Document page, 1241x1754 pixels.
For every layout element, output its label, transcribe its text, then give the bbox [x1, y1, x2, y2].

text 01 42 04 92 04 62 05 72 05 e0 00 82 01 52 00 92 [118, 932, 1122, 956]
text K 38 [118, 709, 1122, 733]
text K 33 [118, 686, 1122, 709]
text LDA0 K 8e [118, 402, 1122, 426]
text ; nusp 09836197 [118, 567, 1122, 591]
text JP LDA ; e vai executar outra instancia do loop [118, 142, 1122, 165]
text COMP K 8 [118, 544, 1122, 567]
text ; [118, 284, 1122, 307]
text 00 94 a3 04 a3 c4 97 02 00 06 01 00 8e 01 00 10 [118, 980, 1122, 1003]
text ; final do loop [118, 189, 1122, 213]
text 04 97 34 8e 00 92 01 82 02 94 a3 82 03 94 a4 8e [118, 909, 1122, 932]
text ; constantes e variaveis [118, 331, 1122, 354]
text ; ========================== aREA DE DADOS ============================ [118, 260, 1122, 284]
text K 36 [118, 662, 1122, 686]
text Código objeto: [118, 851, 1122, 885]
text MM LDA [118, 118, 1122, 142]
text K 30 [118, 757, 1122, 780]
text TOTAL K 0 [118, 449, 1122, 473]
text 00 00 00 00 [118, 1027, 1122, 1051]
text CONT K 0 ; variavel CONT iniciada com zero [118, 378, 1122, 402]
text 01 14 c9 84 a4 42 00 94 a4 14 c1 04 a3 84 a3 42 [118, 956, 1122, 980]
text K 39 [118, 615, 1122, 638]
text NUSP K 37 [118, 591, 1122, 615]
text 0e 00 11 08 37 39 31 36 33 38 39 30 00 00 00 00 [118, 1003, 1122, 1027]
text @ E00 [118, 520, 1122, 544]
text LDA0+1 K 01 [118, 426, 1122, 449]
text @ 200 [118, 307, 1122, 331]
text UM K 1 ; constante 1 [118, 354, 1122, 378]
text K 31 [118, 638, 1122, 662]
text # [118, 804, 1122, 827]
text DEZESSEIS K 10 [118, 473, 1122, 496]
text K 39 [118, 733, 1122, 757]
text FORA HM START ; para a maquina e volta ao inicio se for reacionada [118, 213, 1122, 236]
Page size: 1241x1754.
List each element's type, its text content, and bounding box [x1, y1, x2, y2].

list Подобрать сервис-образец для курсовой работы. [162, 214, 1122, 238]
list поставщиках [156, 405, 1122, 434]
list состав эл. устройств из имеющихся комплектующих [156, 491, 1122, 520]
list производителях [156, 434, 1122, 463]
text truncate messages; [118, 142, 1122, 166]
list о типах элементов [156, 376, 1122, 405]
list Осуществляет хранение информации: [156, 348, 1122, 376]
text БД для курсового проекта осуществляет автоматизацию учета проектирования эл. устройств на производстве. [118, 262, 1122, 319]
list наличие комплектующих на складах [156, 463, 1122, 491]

..........

**THE EXERCISE**
Reproduce every line of the material above verbatim, keeping each character, space and line break unchanged.

**EXERCISE ANSWER**
Document page, 1241x1754 pixels.
For every layout element, output its label, transcribe its text, then give the bbox [x1, y1, x2, y2].

text 01 42 04 92 04 62 05 72 05 e0 00 82 01 52 00 92 [118, 932, 1122, 956]
text K 38 [118, 709, 1122, 733]
text K 33 [118, 686, 1122, 709]
text LDA0 K 8e [118, 402, 1122, 426]
text ; nusp 09836197 [118, 567, 1122, 591]
text JP LDA ; e vai executar outra instancia do loop [118, 142, 1122, 165]
text COMP K 8 [118, 544, 1122, 567]
text ; [118, 284, 1122, 307]
text 00 94 a3 04 a3 c4 97 02 00 06 01 00 8e 01 00 10 [118, 980, 1122, 1003]
text ; final do loop [118, 189, 1122, 213]
text 04 97 34 8e 00 92 01 82 02 94 a3 82 03 94 a4 8e [118, 909, 1122, 932]
text ; constantes e variaveis [118, 331, 1122, 354]
text ; ========================== aREA DE DADOS ============================ [118, 260, 1122, 284]
text K 36 [118, 662, 1122, 686]
text Código objeto: [118, 851, 1122, 885]
text MM LDA [118, 118, 1122, 142]
text K 30 [118, 757, 1122, 780]
text TOTAL K 0 [118, 449, 1122, 473]
text 00 00 00 00 [118, 1027, 1122, 1051]
text CONT K 0 ; variavel CONT iniciada com zero [118, 378, 1122, 402]
text 01 14 c9 84 a4 42 00 94 a4 14 c1 04 a3 84 a3 42 [118, 956, 1122, 980]
text K 39 [118, 615, 1122, 638]
text NUSP K 37 [118, 591, 1122, 615]
text 0e 00 11 08 37 39 31 36 33 38 39 30 00 00 00 00 [118, 1003, 1122, 1027]
text @ E00 [118, 520, 1122, 544]
text LDA0+1 K 01 [118, 426, 1122, 449]
text @ 200 [118, 307, 1122, 331]
text UM K 1 ; constante 1 [118, 354, 1122, 378]
text K 31 [118, 638, 1122, 662]
text # [118, 804, 1122, 827]
text DEZESSEIS K 10 [118, 473, 1122, 496]
text K 39 [118, 733, 1122, 757]
text FORA HM START ; para a maquina e volta ao inicio se for reacionada [118, 213, 1122, 236]
Page size: 1241x1754.
List each element's type, its text content, and bounding box [x1, y1, x2, y2].

list Подобрать сервис-образец для курсовой работы. [162, 214, 1122, 238]
list поставщиках [156, 405, 1122, 434]
list состав эл. устройств из имеющихся комплектующих [156, 491, 1122, 520]
list производителях [156, 434, 1122, 463]
text truncate messages; [118, 142, 1122, 166]
list о типах элементов [156, 376, 1122, 405]
list Осуществляет хранение информации: [156, 348, 1122, 376]
text БД для курсового проекта осуществляет автоматизацию учета проектирования эл. устройств на производстве. [118, 262, 1122, 319]
list наличие комплектующих на складах [156, 463, 1122, 491]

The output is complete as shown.